The second route is the same exact flight, but this time you are actually planning to stay in Chicago. When your layover arrives in Chicago, you collect your bags and go on your way.
By now you are thinking, "Well, yes, that works – but it is also useless." I realize the above example likely won't save any miles, so don't write me off just yet.
It is meant as a simple graph to indicate how to think about the concept. Airlines take vast amounts of flight information and then display the best options, based on a customer's search. But this limits options and you need to think creatively for miles-saving opportunities.
Example To Save 20,000 Miles
Later this year I am flying from Windhoek, Namibia to Lisbon, Portugal.
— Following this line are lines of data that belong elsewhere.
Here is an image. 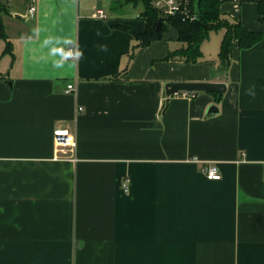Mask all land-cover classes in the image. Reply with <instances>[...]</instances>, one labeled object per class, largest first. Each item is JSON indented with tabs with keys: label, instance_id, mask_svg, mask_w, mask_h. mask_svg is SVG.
Instances as JSON below:
<instances>
[{
	"label": "crops",
	"instance_id": "1",
	"mask_svg": "<svg viewBox=\"0 0 264 264\" xmlns=\"http://www.w3.org/2000/svg\"><path fill=\"white\" fill-rule=\"evenodd\" d=\"M3 1L0 264H264V44L235 43L224 69V32L186 63L169 59L184 46L174 27L136 49V3ZM224 3L223 18L264 32L256 2ZM171 82L227 90L168 96ZM59 130L75 149L56 147Z\"/></svg>",
	"mask_w": 264,
	"mask_h": 264
},
{
	"label": "trees",
	"instance_id": "2",
	"mask_svg": "<svg viewBox=\"0 0 264 264\" xmlns=\"http://www.w3.org/2000/svg\"><path fill=\"white\" fill-rule=\"evenodd\" d=\"M128 3H136L143 7L141 19L147 23L144 33H133L138 41L137 48H144L151 43L161 40L169 27H174L178 32V40L184 45L181 49L170 54L169 59L182 60L186 63H197L203 56L202 44L209 39L214 31L225 30V34L219 51V60L224 69H227L231 61L232 48L235 43L240 49H249L258 43L264 44V32L253 31L244 27L241 22H231L223 18L220 0H196L198 18L191 22L181 16H167L155 8L152 0H126ZM260 21L264 22V0L256 2ZM10 14L9 6L0 0V40L6 42L5 53L12 54V43L9 40L3 16ZM134 56V54H132ZM127 72V70H126ZM125 72V73H126ZM114 78H118L115 76ZM264 87V80L262 81ZM197 93L191 94L195 96Z\"/></svg>",
	"mask_w": 264,
	"mask_h": 264
},
{
	"label": "built area",
	"instance_id": "3",
	"mask_svg": "<svg viewBox=\"0 0 264 264\" xmlns=\"http://www.w3.org/2000/svg\"><path fill=\"white\" fill-rule=\"evenodd\" d=\"M196 0H152L155 8L162 11L167 16H181L184 20H189L191 22L195 21L198 18L197 8L194 4ZM221 2H235V3H243V2H258L261 0H220ZM36 14V7L32 5L29 8V16L34 17ZM94 17H99L102 19H106L107 15L103 10H99ZM68 56L71 59H75L77 57V53L74 47L69 49ZM75 89L73 84L68 86V93L72 92ZM186 96H191V94L183 93ZM83 108L79 107L78 112H82ZM54 143L56 147L66 153L67 149H75L76 148V139L75 136L72 135L67 130H59L54 139ZM203 172L209 180H220L222 175L218 166L215 163H208L204 168ZM121 186L124 192L129 191V180L124 179L121 182Z\"/></svg>",
	"mask_w": 264,
	"mask_h": 264
},
{
	"label": "water",
	"instance_id": "4",
	"mask_svg": "<svg viewBox=\"0 0 264 264\" xmlns=\"http://www.w3.org/2000/svg\"><path fill=\"white\" fill-rule=\"evenodd\" d=\"M227 90L225 83H209V82H171L166 85V94L172 96L176 93L184 92L188 94L207 92L216 93L222 97ZM217 105H211L207 110V115L218 114Z\"/></svg>",
	"mask_w": 264,
	"mask_h": 264
},
{
	"label": "rangeland",
	"instance_id": "5",
	"mask_svg": "<svg viewBox=\"0 0 264 264\" xmlns=\"http://www.w3.org/2000/svg\"><path fill=\"white\" fill-rule=\"evenodd\" d=\"M224 4H226V3H224ZM140 8H142L141 5H140ZM224 32H225L224 29L219 30L217 32H215V31L212 32L210 35V39H208L206 41V43H204V46L207 48L206 51H207L208 55L211 53L214 54V53H216L215 51H218L219 46H220V41H221V38L223 37Z\"/></svg>",
	"mask_w": 264,
	"mask_h": 264
}]
</instances>
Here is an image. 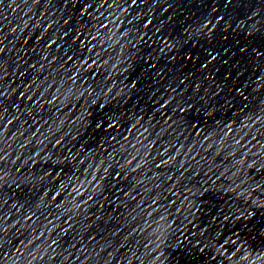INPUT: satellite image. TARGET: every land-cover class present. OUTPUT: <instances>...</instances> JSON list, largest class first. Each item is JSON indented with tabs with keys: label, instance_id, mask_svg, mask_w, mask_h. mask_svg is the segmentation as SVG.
<instances>
[{
	"label": "water",
	"instance_id": "obj_1",
	"mask_svg": "<svg viewBox=\"0 0 264 264\" xmlns=\"http://www.w3.org/2000/svg\"><path fill=\"white\" fill-rule=\"evenodd\" d=\"M0 264H264V0H0Z\"/></svg>",
	"mask_w": 264,
	"mask_h": 264
}]
</instances>
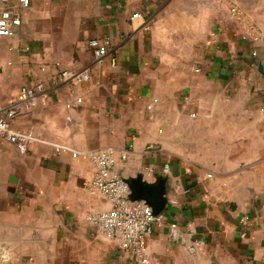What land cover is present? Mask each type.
I'll list each match as a JSON object with an SVG mask.
<instances>
[{"label": "crops", "instance_id": "crops-1", "mask_svg": "<svg viewBox=\"0 0 264 264\" xmlns=\"http://www.w3.org/2000/svg\"><path fill=\"white\" fill-rule=\"evenodd\" d=\"M22 20L0 41V106L44 81L14 121L44 143L0 137V264H137L85 221L109 208L83 187L92 163L56 149L129 144L123 177L165 181L153 264H264V0H30ZM245 23L262 36L243 41ZM91 39L110 44L90 80L60 82L54 63L87 66Z\"/></svg>", "mask_w": 264, "mask_h": 264}, {"label": "built area", "instance_id": "built-area-1", "mask_svg": "<svg viewBox=\"0 0 264 264\" xmlns=\"http://www.w3.org/2000/svg\"><path fill=\"white\" fill-rule=\"evenodd\" d=\"M30 7V0H0V41L17 35L22 26L24 12ZM233 17L239 16L236 6L230 8ZM136 13L132 18H139ZM262 35L251 25L245 23L241 39L255 40ZM108 39H91L88 49L91 55L90 63L79 70L61 69L58 62L54 63L57 71V79L69 86L76 87L87 83L92 76V68L108 55ZM26 52L30 51L25 47ZM41 72L46 73L47 67H41ZM46 87L42 80L22 86L14 102L8 106H0V137L16 147L21 153H26L28 148L35 143H44L31 128L16 126L14 121L22 112H29L44 98ZM157 100H153L152 104ZM83 103L82 98H76L73 102H67L65 108L71 110ZM152 104L147 106L152 110ZM192 117L195 114H191ZM133 145L126 149L105 147L96 150L79 151L68 146L56 147L57 152H69L72 157L83 156L87 158L94 168L91 178L83 183V187L91 196L102 197L109 205L106 210L90 212L85 215V221L94 227L106 240L113 242L121 250L130 253L137 264H153L147 254L146 241L152 236L157 224L163 220V214L154 215L152 209L143 201H132L129 198L130 191L121 173V164L128 160V154ZM155 143L145 146V153L158 151ZM164 175L170 173V166L165 163L162 168ZM207 178L211 175L207 174ZM247 218L243 219V222ZM174 227V226H172ZM197 241L194 247H199Z\"/></svg>", "mask_w": 264, "mask_h": 264}, {"label": "water", "instance_id": "water-1", "mask_svg": "<svg viewBox=\"0 0 264 264\" xmlns=\"http://www.w3.org/2000/svg\"><path fill=\"white\" fill-rule=\"evenodd\" d=\"M125 182L130 191V200L143 201L152 209L154 215H159L165 210L167 199L165 195L166 186L163 179H160L155 184H150L138 174L127 178Z\"/></svg>", "mask_w": 264, "mask_h": 264}, {"label": "rangeland", "instance_id": "rangeland-1", "mask_svg": "<svg viewBox=\"0 0 264 264\" xmlns=\"http://www.w3.org/2000/svg\"><path fill=\"white\" fill-rule=\"evenodd\" d=\"M231 8V7H230ZM231 14V13H230ZM232 16V15H231Z\"/></svg>", "mask_w": 264, "mask_h": 264}]
</instances>
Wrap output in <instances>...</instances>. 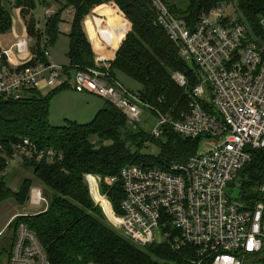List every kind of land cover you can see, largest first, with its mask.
<instances>
[{
  "label": "trees",
  "instance_id": "1",
  "mask_svg": "<svg viewBox=\"0 0 264 264\" xmlns=\"http://www.w3.org/2000/svg\"><path fill=\"white\" fill-rule=\"evenodd\" d=\"M162 1L190 29L203 15L233 5L264 45L260 25L264 0H186V7L173 0ZM54 5L56 12L42 26L36 10ZM9 6L19 11L31 41V59L19 71L46 62L45 50L51 51L63 35L61 26L66 23L63 16L67 11H72L73 17L66 34L69 65L64 72L71 76L93 68L96 53L91 42L97 45L96 28L86 17L97 12L109 19L105 26L96 20L99 31L106 39L111 34L113 51L119 48L117 52L106 48L100 51L107 57L115 56L110 68L113 78L118 81L117 74L121 73L137 83L141 99L164 116L178 120L189 113L192 92L201 83L200 70L194 61V68L184 61L166 31L157 25L156 13L147 0H0V36L13 28ZM2 63L9 67L6 58ZM177 73L185 76L186 86L176 83L173 77ZM66 88L69 86L58 85L47 96L31 89L19 100L0 98V204L13 201L20 207L28 205L35 187L42 189L48 202L46 210L20 215L10 222L8 235L4 239V233L0 236V257H7L8 264L23 224L44 247L48 264H187L168 246L140 247L115 229L108 218L113 219V211L123 214L122 182L112 186L102 182L100 194L96 180L89 178L88 185L86 176L103 180L118 177L130 165L167 170L199 153L203 139L183 137L169 126L160 137H154L142 124L130 125L123 112L109 102L90 123L67 122L63 127H54L49 120L51 103ZM201 104L216 114L209 100L205 98ZM25 139L40 150L57 152L62 160L49 164L46 160L23 158L21 165L32 177H23L18 190L13 191L6 173ZM151 147L158 149L156 155L147 153ZM262 158L264 153L256 152L255 163L248 167L251 173L260 167Z\"/></svg>",
  "mask_w": 264,
  "mask_h": 264
},
{
  "label": "built area",
  "instance_id": "2",
  "mask_svg": "<svg viewBox=\"0 0 264 264\" xmlns=\"http://www.w3.org/2000/svg\"><path fill=\"white\" fill-rule=\"evenodd\" d=\"M147 2L156 13L157 25L182 57L192 58L202 77L192 92L189 113L180 119L164 116L144 102L140 93L113 78L114 58L100 52L102 48L113 51L111 34L106 39L96 23L100 19L105 26L109 19L97 12L86 17L96 28L97 45L89 39L96 53L93 68L68 76L47 49L46 62L19 71L22 65L10 64L12 52L27 55L31 48L30 39H22L8 51L0 49V98L19 100L42 83L50 89L65 84L79 94L111 103L134 126L142 124L144 113L150 111L156 120L154 137L169 126L183 137L202 138L206 152L200 151L184 164L167 170L130 165L118 177L103 180L87 175L86 181L89 185V178L95 179L99 193L102 182L108 186L122 182L123 214L113 211V219L107 218L137 246H168L187 264H264V158L255 173L248 170L256 161V152L264 153V45L249 25L232 23L223 8L203 15L190 29L162 0ZM53 14L46 10L45 16ZM260 25L264 31V18ZM173 78L180 87L186 86L184 75L177 73ZM206 95L216 114L203 108ZM23 158L49 164L62 160L57 152L40 150L28 139L18 146L12 161ZM241 178L245 185L237 186ZM45 203L42 191L33 188L29 204L43 207ZM8 264H48L44 247L23 224Z\"/></svg>",
  "mask_w": 264,
  "mask_h": 264
},
{
  "label": "rangeland",
  "instance_id": "3",
  "mask_svg": "<svg viewBox=\"0 0 264 264\" xmlns=\"http://www.w3.org/2000/svg\"><path fill=\"white\" fill-rule=\"evenodd\" d=\"M173 1L176 4H180L182 7H186L187 5L186 0H173ZM55 7L56 6L54 5L51 8H47L46 10L55 13L57 10ZM8 8L11 10V15L13 19V28L6 35L0 36V49L2 51H8L19 40L28 38L25 24L22 20V17L19 14V11L15 10L14 8L11 9L10 6ZM46 10H43L41 7H38V9L36 10V19L40 21L42 26L46 21V16H45ZM223 10L225 11L226 16H228L231 19L232 23L234 22L237 23L241 21L245 23L246 26L248 25L244 17L241 14H239V12L236 11V8H234L233 5H230L229 7L225 6ZM72 14H73L72 11L65 12L63 18L65 19L66 23H63L61 26L63 35H61L55 47L51 49V54L54 59V62L57 65H60L64 68L68 67L69 65V60L67 58V53L69 50V39L66 34H68L71 30V23L73 17ZM183 58L184 61L187 62L189 67L194 68V63L192 58L190 57H183ZM11 59L13 61V63H10L11 66L16 67V66H21L27 61H29L31 59V56L30 54L19 55L15 50L11 54ZM0 73H1V66H0ZM117 79L127 89H130L135 92L141 89L137 83H135L134 81H132L131 79H129L128 77L124 76L121 73L117 74ZM63 80L66 81V79ZM39 90L43 96H47L51 92V89L48 88L45 83H42L40 85ZM210 99H211L210 96L207 95L206 100L210 101ZM105 103L106 101L99 97L87 93L79 94L69 87L58 93L52 100L49 120L54 127H63L66 125L67 122L87 124L93 121L98 111L104 108ZM155 124H156L155 118L151 115L150 111H146L143 115V121H142L143 128L149 132H152ZM146 151L151 155H156L158 153V149L154 147H151L149 150ZM201 152L202 153L206 152V148L202 147ZM21 161L22 159H16L10 162L9 169L6 173L7 176L9 175L7 183L13 191L18 190V185L23 177L26 178L32 177L31 172H27L23 168V166L21 165ZM251 166L252 164L249 165V167ZM236 185L244 186L245 183L243 178L238 179L236 181ZM35 188H38L39 190L42 191V189L39 187H35ZM230 188L231 186L226 188V193L230 192ZM43 198H45L44 195ZM47 205H48L47 200L46 203L43 205V207L31 206L29 203L28 205L20 207L16 205L13 201H8L6 203L0 204V232L5 229L3 231L4 237L2 239H4L8 235V231L5 228V225L9 219L10 221H12L14 218L20 215L27 216V214L40 213L41 211L46 210ZM6 262H7V257L4 256L0 257V264H6Z\"/></svg>",
  "mask_w": 264,
  "mask_h": 264
},
{
  "label": "crops",
  "instance_id": "4",
  "mask_svg": "<svg viewBox=\"0 0 264 264\" xmlns=\"http://www.w3.org/2000/svg\"><path fill=\"white\" fill-rule=\"evenodd\" d=\"M117 52V51H116ZM113 58H115V56L113 57ZM54 60V59H53ZM25 64V63H24ZM1 66V65H0ZM60 66V65H59ZM18 215V214H17ZM10 219L8 220V222L6 223V225H5V228L7 229V227H8V225L10 224ZM5 230V229H4ZM3 230V231H4ZM3 231H1L0 233H2Z\"/></svg>",
  "mask_w": 264,
  "mask_h": 264
},
{
  "label": "water",
  "instance_id": "5",
  "mask_svg": "<svg viewBox=\"0 0 264 264\" xmlns=\"http://www.w3.org/2000/svg\"><path fill=\"white\" fill-rule=\"evenodd\" d=\"M91 193V192H90Z\"/></svg>",
  "mask_w": 264,
  "mask_h": 264
}]
</instances>
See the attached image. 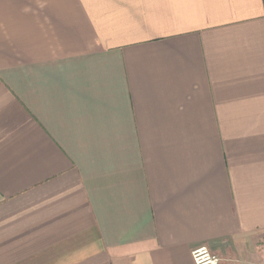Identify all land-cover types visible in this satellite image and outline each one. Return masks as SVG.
Returning a JSON list of instances; mask_svg holds the SVG:
<instances>
[{
  "label": "crops",
  "instance_id": "0c3cea01",
  "mask_svg": "<svg viewBox=\"0 0 264 264\" xmlns=\"http://www.w3.org/2000/svg\"><path fill=\"white\" fill-rule=\"evenodd\" d=\"M264 264V0H0V264Z\"/></svg>",
  "mask_w": 264,
  "mask_h": 264
},
{
  "label": "built area",
  "instance_id": "2783aa9c",
  "mask_svg": "<svg viewBox=\"0 0 264 264\" xmlns=\"http://www.w3.org/2000/svg\"><path fill=\"white\" fill-rule=\"evenodd\" d=\"M192 257L195 264H221L223 260L206 245L195 248Z\"/></svg>",
  "mask_w": 264,
  "mask_h": 264
}]
</instances>
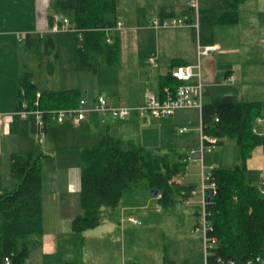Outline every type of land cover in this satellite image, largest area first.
<instances>
[{
    "label": "trees",
    "instance_id": "1",
    "mask_svg": "<svg viewBox=\"0 0 264 264\" xmlns=\"http://www.w3.org/2000/svg\"><path fill=\"white\" fill-rule=\"evenodd\" d=\"M212 1L211 5L197 10L201 44L215 41L216 25L238 21L237 7L242 0ZM48 10L50 21L53 13L60 14L76 28L75 55L79 69L95 71L99 59L95 53L101 54L105 64L115 63L119 35L116 30L105 31L104 28L114 27L118 21L117 0H49ZM177 12L161 6L157 15L160 18L181 15L187 23L195 21L192 6ZM106 36L111 38L110 42L106 41ZM26 37L25 47L36 51L41 43L46 47L54 43L49 36ZM173 64L170 68L178 65ZM170 68L159 78V91L163 86L173 88L180 83L170 75ZM18 77L17 101L26 100L32 105L39 92L38 107L44 110L76 106L83 96L78 88H41L33 81L32 72L22 69ZM215 84L213 92L209 88L204 91V96H212L204 99L201 128L203 133L217 137L219 144L224 139L233 140L240 148L242 162L233 167L210 169L217 189L207 206V220L212 227L209 235L216 238L209 262L215 263L217 257L243 262L256 256L264 257V195L247 177L246 169L251 150L257 145L264 150V134L255 130L256 119L264 117V101L237 98L233 85ZM108 127L99 132L96 144H85L78 152L80 212L70 222V229L76 235L97 226L104 209L117 208L121 199L137 188L157 190L161 204L168 205L172 201L169 200L173 177L184 172L188 162L187 150L149 148L115 136ZM45 156L41 149L14 152L10 156L9 172L17 183L13 189L0 192V264H5L4 257L9 258L10 264H23L30 249L41 242Z\"/></svg>",
    "mask_w": 264,
    "mask_h": 264
},
{
    "label": "rangeland",
    "instance_id": "2",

Don’t ask me why – I’m doing it. By searching Windhoek to Lisbon in United’s online booking tool, I get about a half dozen options for 55,000 miles one-way in business class. Because it is from Africa and to Europe, 55,000 miles is the standard saver business award.
Here is where the trick lies. By searching for flights within Africa that have layovers in Europe, you open up a world of possibilities for cheaper routes. In this case, look what I found with a stop in Lisbon – for 20,000 miles less.
In this case, the South African Airways business class is also far superior from Johannesburg to London than it is from Johannesburg to Accra. So I will take the extra three hours or so in travel time for a superior flight product at a discounted rate.
I have utilized this trick before and there are usually drawbacks. The gate agents will be shocked when you tell them not to check your bags all the way through. Be prepared to answer questions – or limit yourself to a carry-on.
And, like I mentioned above, there will likely be more travel time. While you can sometimes find flights that reduce travel time, the vast majority adds to your journey. In business class – with beds and lounges – this isn’t always an issue, but it is a point worth considering.
The Final Word
I have used this trick twice when traveling in Africa, but it can be used all over the world. Understanding airlines routing rules and global alliances helps immensely, especially when an international partner airline may have a better search engine. Also of help is using a complex booking tool, but this comes with a learning curve.
With that said, this practice isn’t restricted to those with a deep knowledge of airline routing or a paid booking engine. As shown above, just thinking creatively and using airlines regular websites can still yield lucrative results.